OK, so the above was all just an introduction to give me a chance to discuss a workshop I attended in Stockholm last week. Unfortunately, my internal blogging-engine lost all its steam writing the stuff above, so I'll be brief describing the Stockholm stuff.
The workshop was at the Oskar Klein Centre for Cosmoparticle Physics. The workshop's title was Clusters of Galaxies as Cosmic Laboratories. Perhaps with that information known, my choice of blogpost last Monday isn't so surprising.
It was quite an observational workshop, which means it included a lot of the people actually detecting and measuring the galaxy clusters. But it also had a reasonably large proportion of people like me who are interested in analysing the galaxy clusters to learn things about the universe as a whole.
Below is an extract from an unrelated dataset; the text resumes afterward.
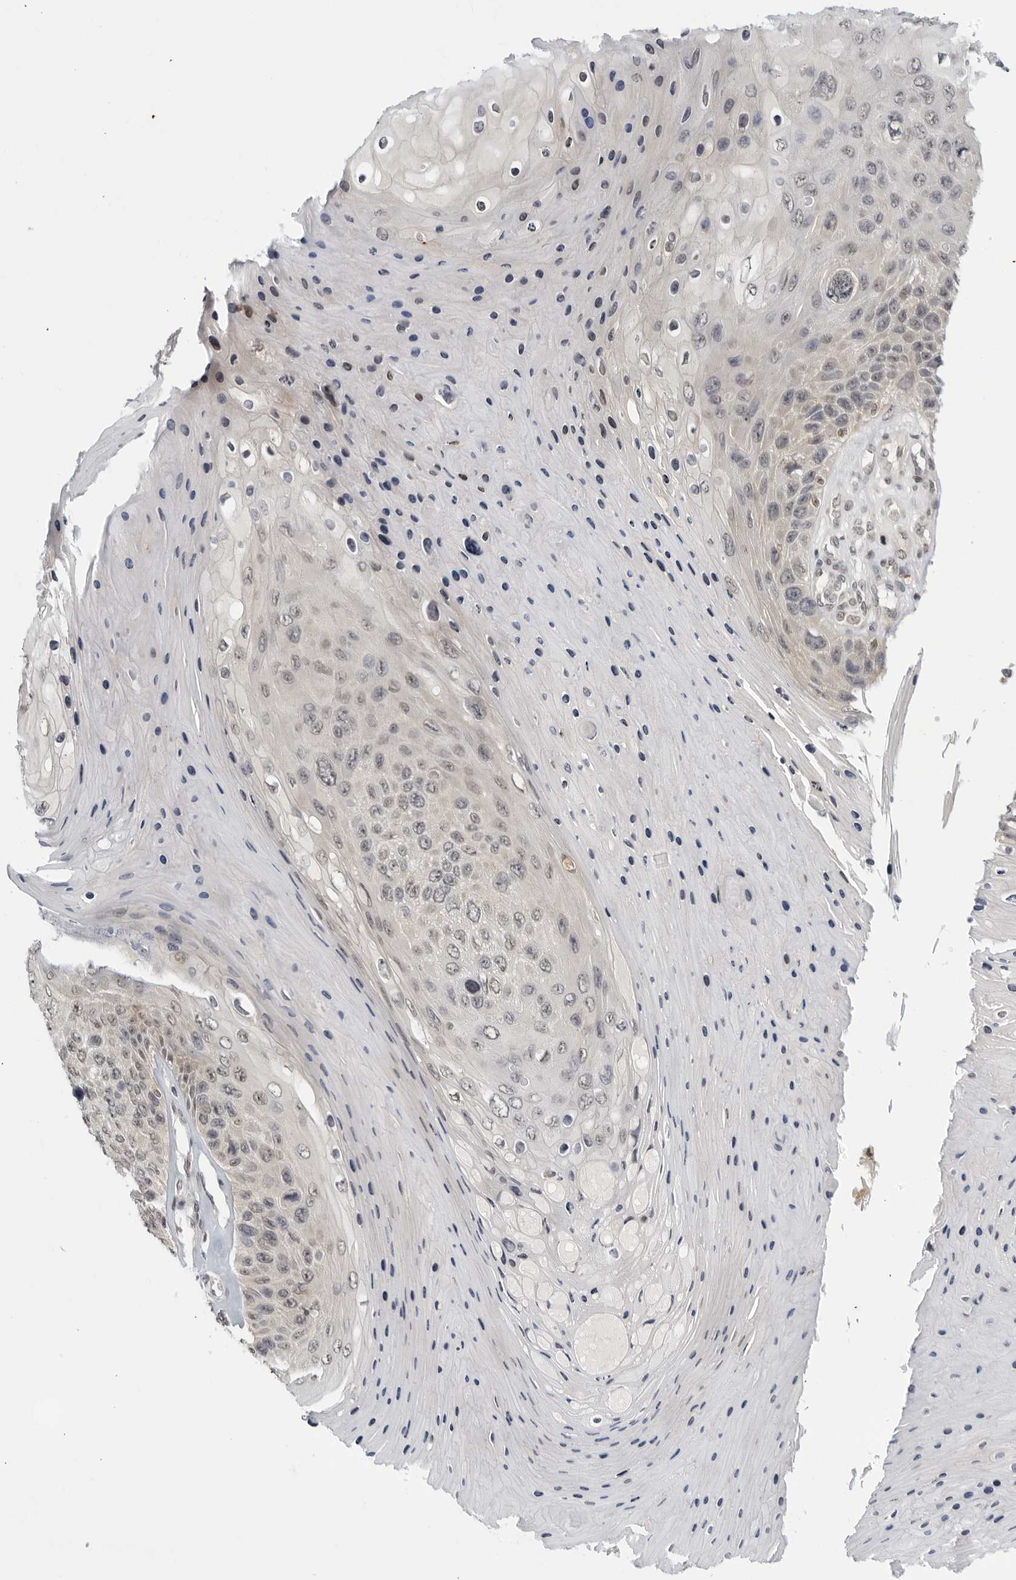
{"staining": {"intensity": "weak", "quantity": "<25%", "location": "nuclear"}, "tissue": "skin cancer", "cell_type": "Tumor cells", "image_type": "cancer", "snomed": [{"axis": "morphology", "description": "Squamous cell carcinoma, NOS"}, {"axis": "topography", "description": "Skin"}], "caption": "Human skin cancer (squamous cell carcinoma) stained for a protein using IHC exhibits no staining in tumor cells.", "gene": "CC2D1B", "patient": {"sex": "female", "age": 88}}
There are quite a few conferences/workshops like this popping up around the world as more and more galaxy clusters are being found and more and more people want to know what they are capable of telling us.
Lots of things went down at the workshop, but I'll only focus on one personal lingering impression I had. That is:
Precision cosmology is about more than just accurate measurements.
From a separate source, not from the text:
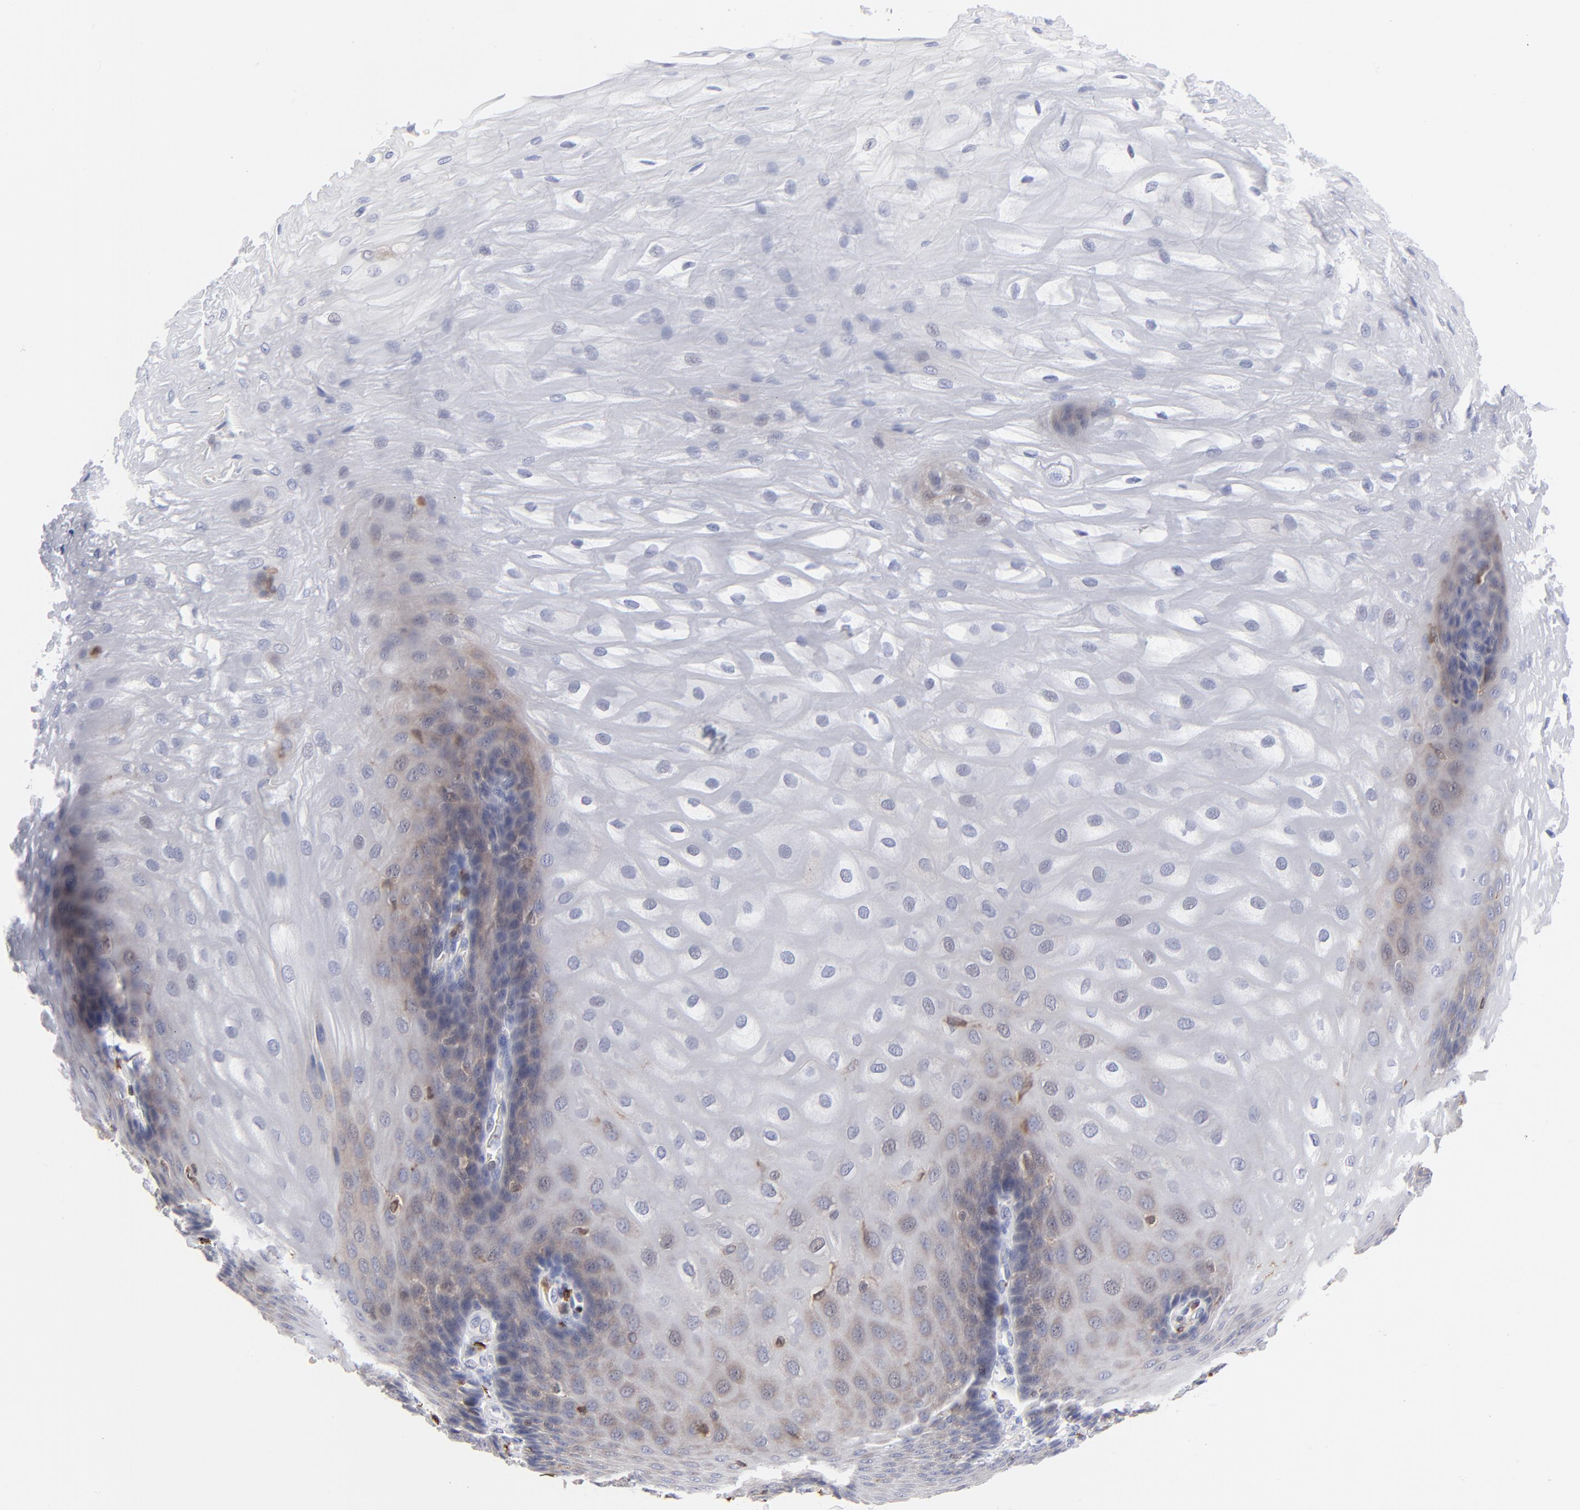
{"staining": {"intensity": "weak", "quantity": "<25%", "location": "cytoplasmic/membranous"}, "tissue": "esophagus", "cell_type": "Squamous epithelial cells", "image_type": "normal", "snomed": [{"axis": "morphology", "description": "Normal tissue, NOS"}, {"axis": "morphology", "description": "Adenocarcinoma, NOS"}, {"axis": "topography", "description": "Esophagus"}, {"axis": "topography", "description": "Stomach"}], "caption": "This is an immunohistochemistry (IHC) image of normal human esophagus. There is no positivity in squamous epithelial cells.", "gene": "TBXT", "patient": {"sex": "male", "age": 62}}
It is popular to say that we've entered the age of precision cosmology. The intended meaning is that cosmological things are now being measured to such a level of accuracy that that we are no longer restricted to general statements about the universe, we can now determine specific, quantitative, things about it. Well, OK, isn't like we could never say specific things about the universe, the point is that the number of these specific things is now growing significantly and rapidly.
On the whole I think that this “precision cosmology” sentiment is true. However precision cosmology also requires careful interpretation. We don't measure any cosmological things directly. We measure much more real, earthly, mundane stuff and then reach conclusions about cosmology by interpreting this stuff. If we get the interpretation wrong then no matter how precise the measurement is we will reach false conclusions.
In the context of the Stockholm workshop the issue is the mass of galaxy custers. We can't just go to a cluster with a set of scales and measure the mass of each and every particle. Most often, we can't even indirectly measure the gravitational effect of the cluster's mass on neighbouring objects. So we need to measure quantities like the temperature of X-rays emitted by the cluster, or the effect hot gas inside the cluster has on light as it passes through the cluster. These are the quantities we measure precisely. Then, we use theory and simulations to convert this into the total mass of the cluster. Some of the effects (particularly statistical biases) that were either ignored or treated only approximately in the past can have a large enough effect on the final mass that it affects the cosmological interpretation.
The fact that this is true is not a problem, so much as a sign that the field is coming of age. Adolescence brings with it attention, but at the same all those little things you thought you didn't have to worry about suddenly become important. The cosmological use of galaxy clusters has a bright future and the fact that subtle statistical effects are now important is simply evidence of this.